Gpixel/s = numParticles * particleWidth * particleHeight * 60 / (10^9)

64x64 particles: 20 000 particles = 4.9152 Gpixel/s.
32x32 particles: 70 000 particles = 4.3008 Gpixel/s
16x16 particles: 230 000 particles = 3.5328 Gpixel/s.
8x8 particles: 750 000 particles = 2,8800 Gpixel/s.
4x4 particles: 1 750 000 particles = 1,6800 Gpixel/s.
2x2 particles: 2 400 000 particles = 0.5760 Gpixel/s.
1x1 particles: 2 750 000 particles = 0,1650 Gpixel/s.

If the above (256x256) result is with Java2D I’ll be surprised. Either:

  1. a big number of the particles are outside the screen and get clipped,
  2. you have a pretty powerful graphics card and Java2D has perfect OpenGL acceleration

It’s definitely not impossible though. With only 1600 particles the CPU cost of even glBegin/glEnd might be low enough to allow 60 FPS, so Java2D might be able to handle it even if it’s not very CPU effective. The hardware can handle it, just look at a GTX 680:

http://www.xbitlabs.com/images/graphics/nvidia-geforce-gtx-680/31_gtx68_gpu-z.png

32.2 Gpixel/s… drool

@StumpyStrust
Scaling images (textures) is hardware accelerated. Up-scaling it even with bilinear filtering should be free and faster than upscaling it and storing it in memory, since your GPU needs to read less texture memory. Transparency is also often free on newer GPUs since the blending is also handled by dedicated hardware. I have no idea why it gets faster with lower transparency. Your GPU should do the exact same work no matter what alpha value you have.
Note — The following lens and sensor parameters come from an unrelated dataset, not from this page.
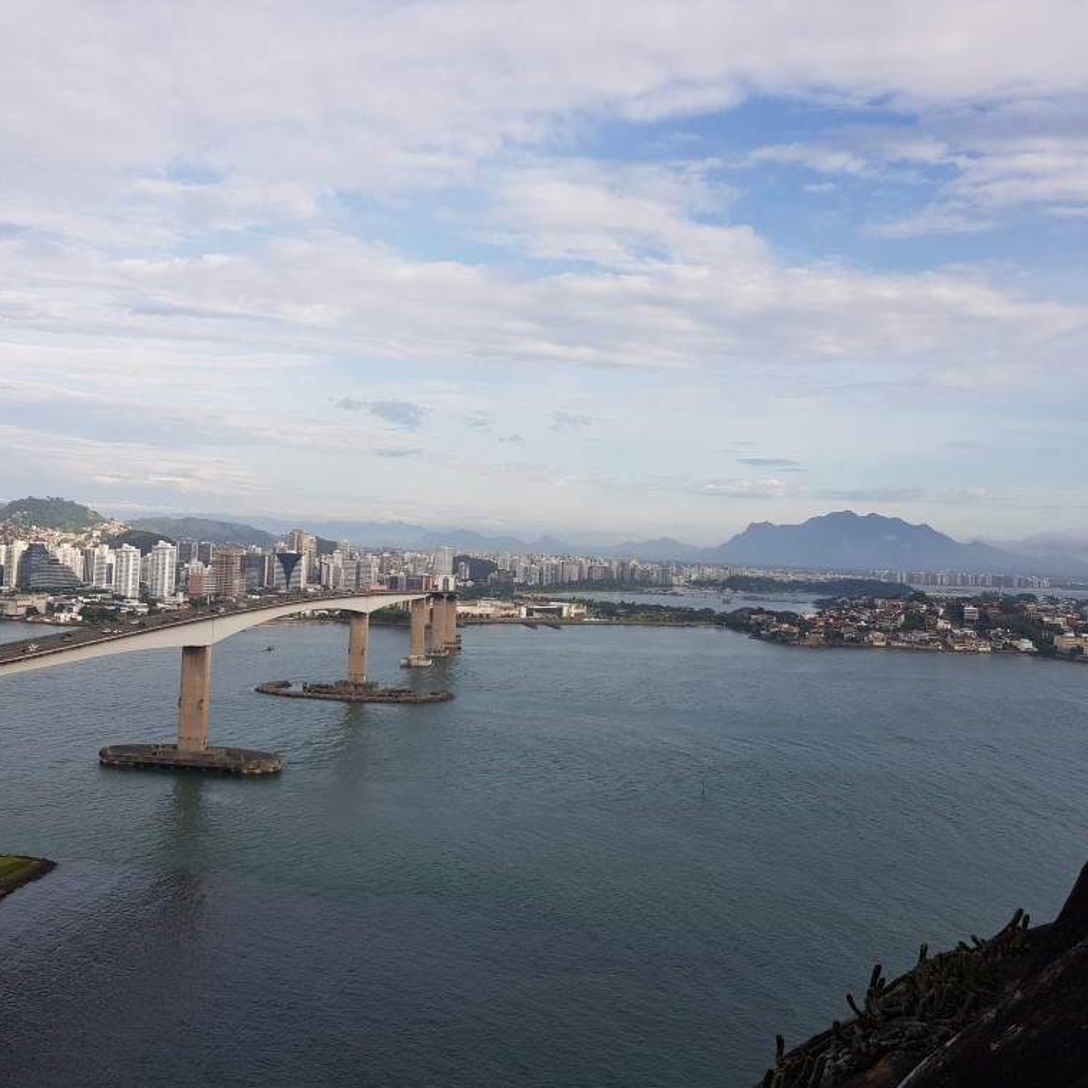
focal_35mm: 31
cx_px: 487
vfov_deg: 52.5
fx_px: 1102
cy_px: 542
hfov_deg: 52.4
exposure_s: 1/2120
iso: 40
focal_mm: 4.2
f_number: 1.7
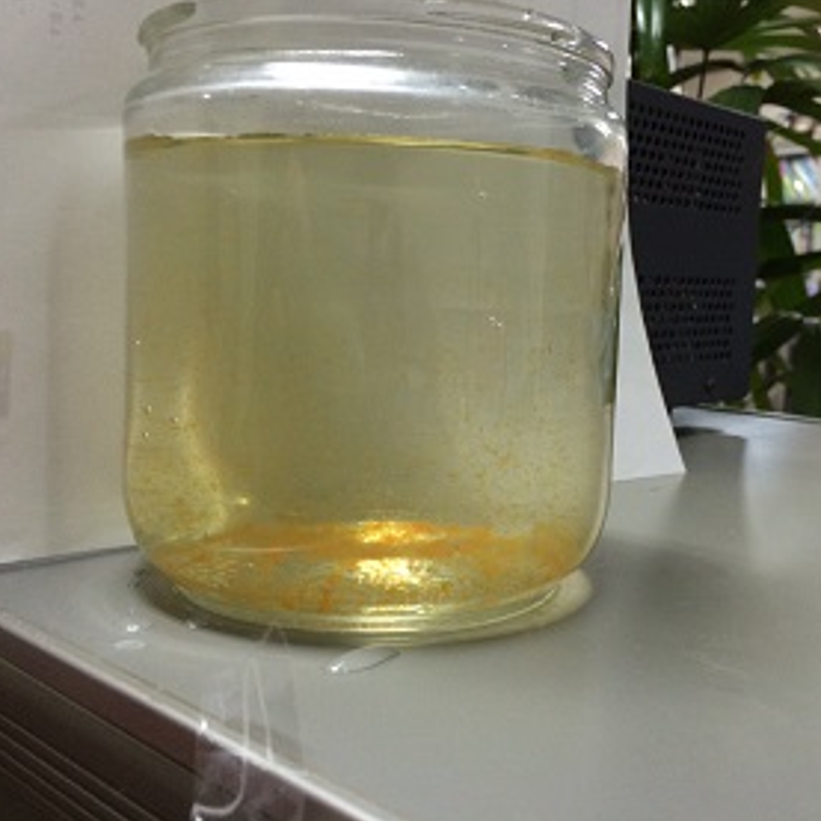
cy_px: 391
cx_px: 483
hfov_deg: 44.7
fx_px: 993
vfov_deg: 44.9
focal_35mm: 37
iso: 160
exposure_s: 1/30
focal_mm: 4.15
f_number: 2.2
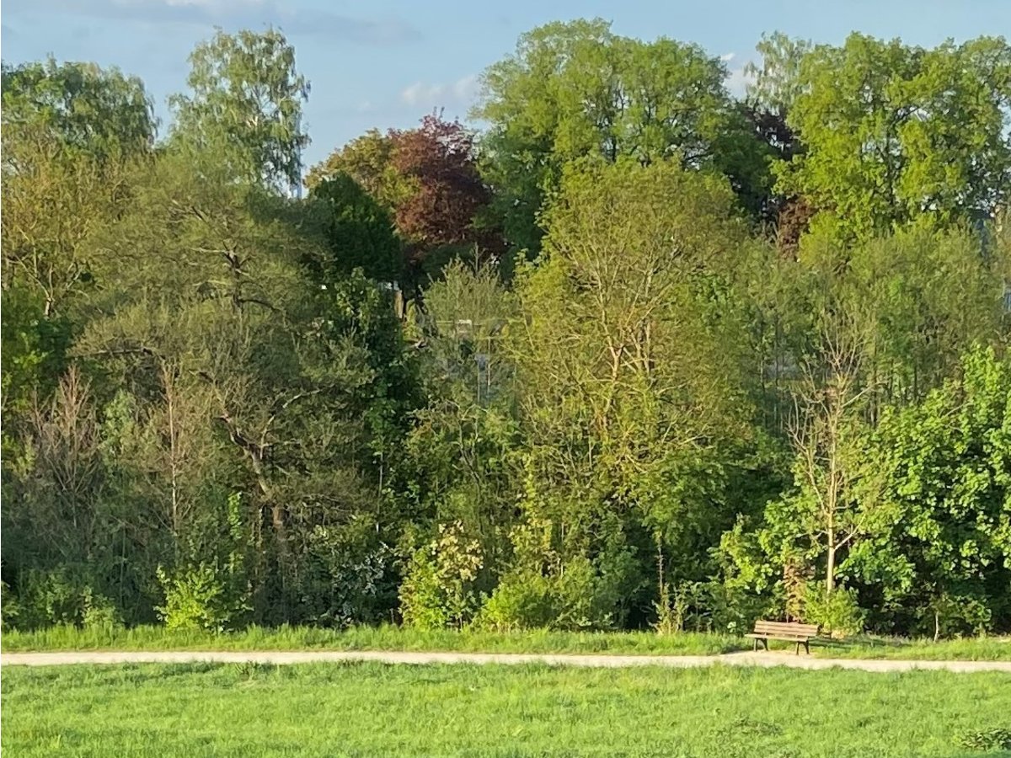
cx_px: 506
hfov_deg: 67.3
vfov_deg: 53.1
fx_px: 759
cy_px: 379
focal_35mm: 26
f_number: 1.8
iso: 32
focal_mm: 4.25
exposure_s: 1/1016
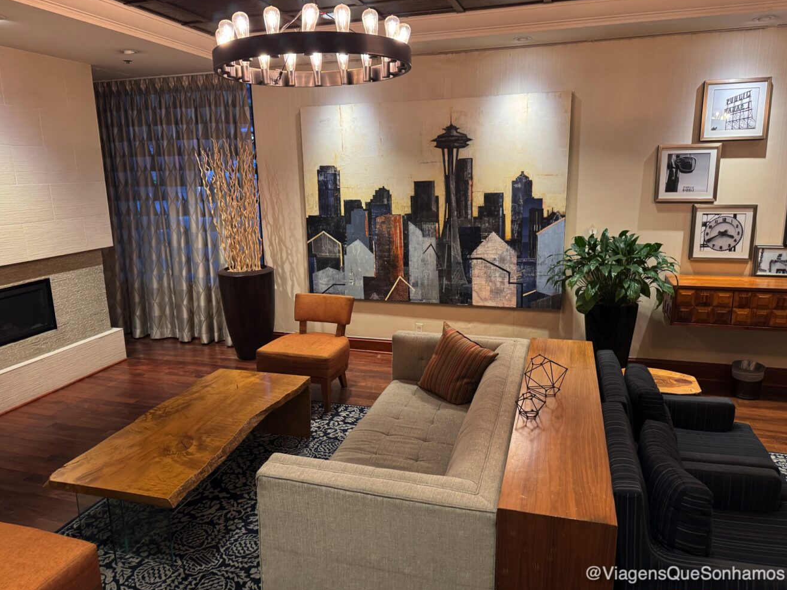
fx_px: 568
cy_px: 289
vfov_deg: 54.9
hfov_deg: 69.4
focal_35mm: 25
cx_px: 390
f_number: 1.78
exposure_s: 1/60
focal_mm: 6.76
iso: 250
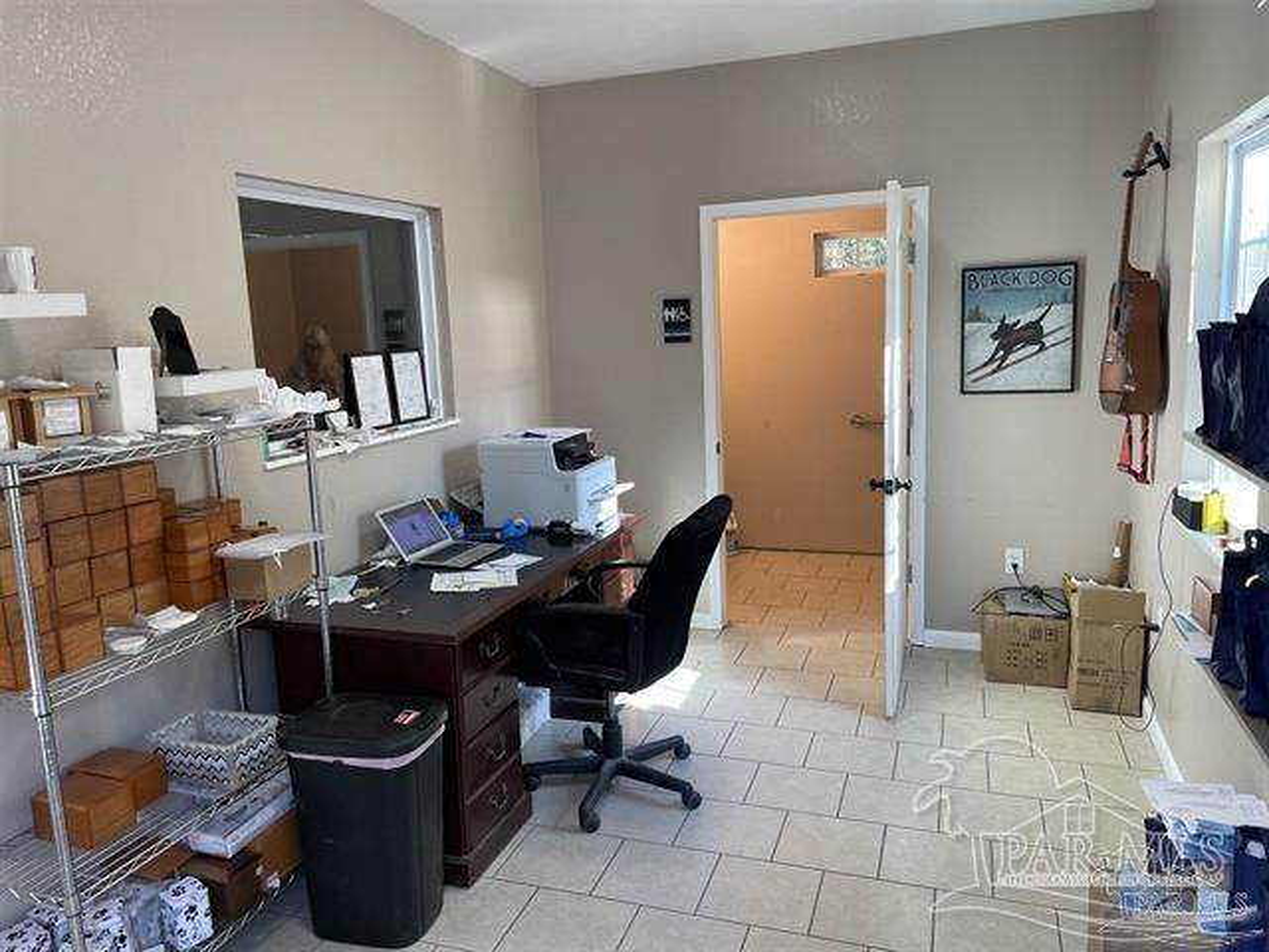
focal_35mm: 26
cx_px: 634
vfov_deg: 53.1
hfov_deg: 67.3
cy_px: 476
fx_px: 953
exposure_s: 1/60
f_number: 1.6
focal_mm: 4.2
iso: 80
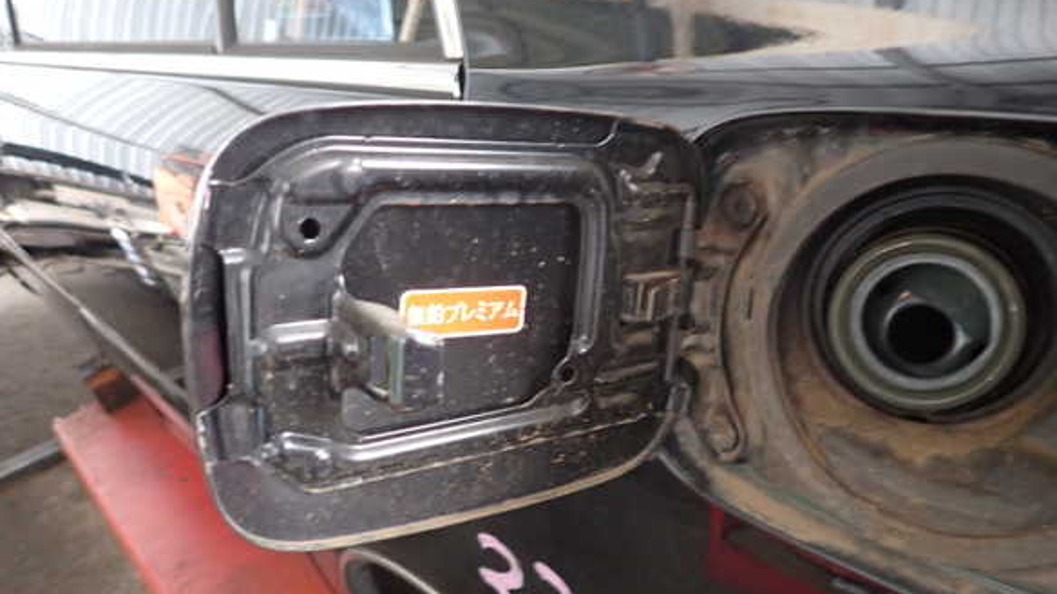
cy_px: 324
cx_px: 528
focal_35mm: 28
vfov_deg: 41.4
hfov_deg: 67.9
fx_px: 784
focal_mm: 4.5
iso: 400
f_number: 2
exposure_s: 1/30
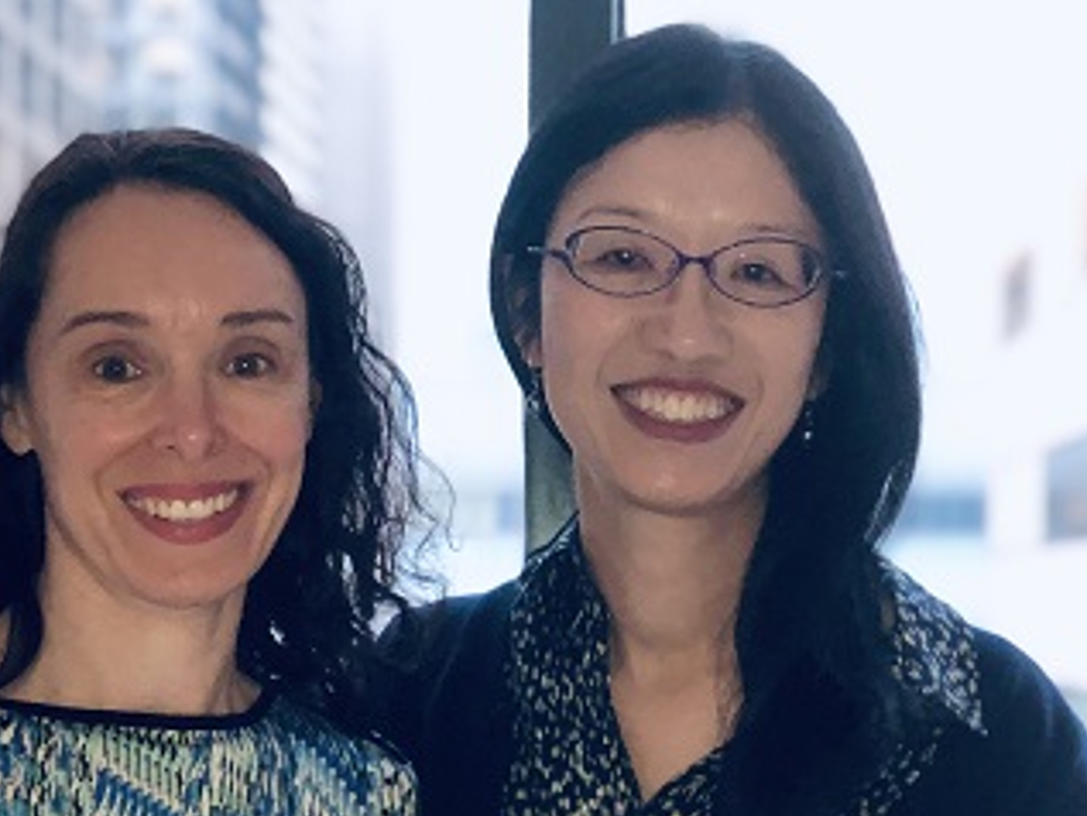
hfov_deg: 18.2
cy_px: 741
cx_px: 418
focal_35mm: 108
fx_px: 3393
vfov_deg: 13.6
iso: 200
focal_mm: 6.6
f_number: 2.8
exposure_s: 1/30
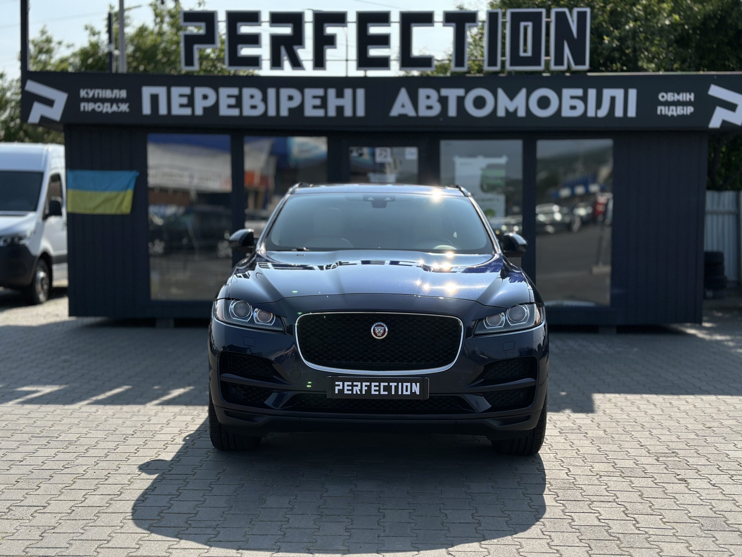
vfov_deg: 30.3
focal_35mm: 48
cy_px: 278
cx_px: 371
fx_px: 1029
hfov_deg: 39.7
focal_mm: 6.86
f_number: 1.78
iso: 80
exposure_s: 1/6211
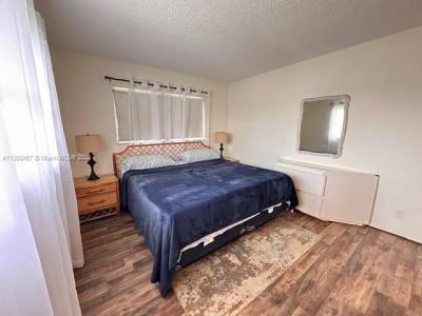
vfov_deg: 85.7
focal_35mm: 14
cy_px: 158
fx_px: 171
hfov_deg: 102.1
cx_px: 211
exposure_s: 1/60
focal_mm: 2.22
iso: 500
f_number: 2.2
[quote]Scaling images (textures) is hardware accelerated. Up-scaling it even with bilinear filtering should be free and faster than upscaling it and storing it in memory, since your GPU needs to read less texture memory. Transparency is also often free on newer GPUs since the blending is also handled by dedicated hardware. I have no idea why it gets faster with lower transparency. Your GPU should do the exact same work no matter what alpha value you have.
[/quote]
This is exactly what I thought but everyone always said different. >:(

Here is a video showing what I mean by faster more transparent. ???

(how do you embed videos?)

The more transparent you make the draw, the more pixels will be completely transparent at the edges, and they are therefore not processed at all. Seems to imply software rendering though.

Cas :slight_smile:

Wait, does SRC_OVER simply subtract (or add) that amount of alpha from/to each pixel? If so, it does imply software rendering like Cas said, since invisible and fully opaque pixels don’t require any blending.

The source is composited over the destination (Porter-Duff Source Over Destination rule).
Fs = 1 and Fd = (1-As), thus:

    Ar = As + Ad*(1-As)
    Cr = Cs + Cd*(1-As)

From java docs.

If it is just software rendering, isn’t it too fast?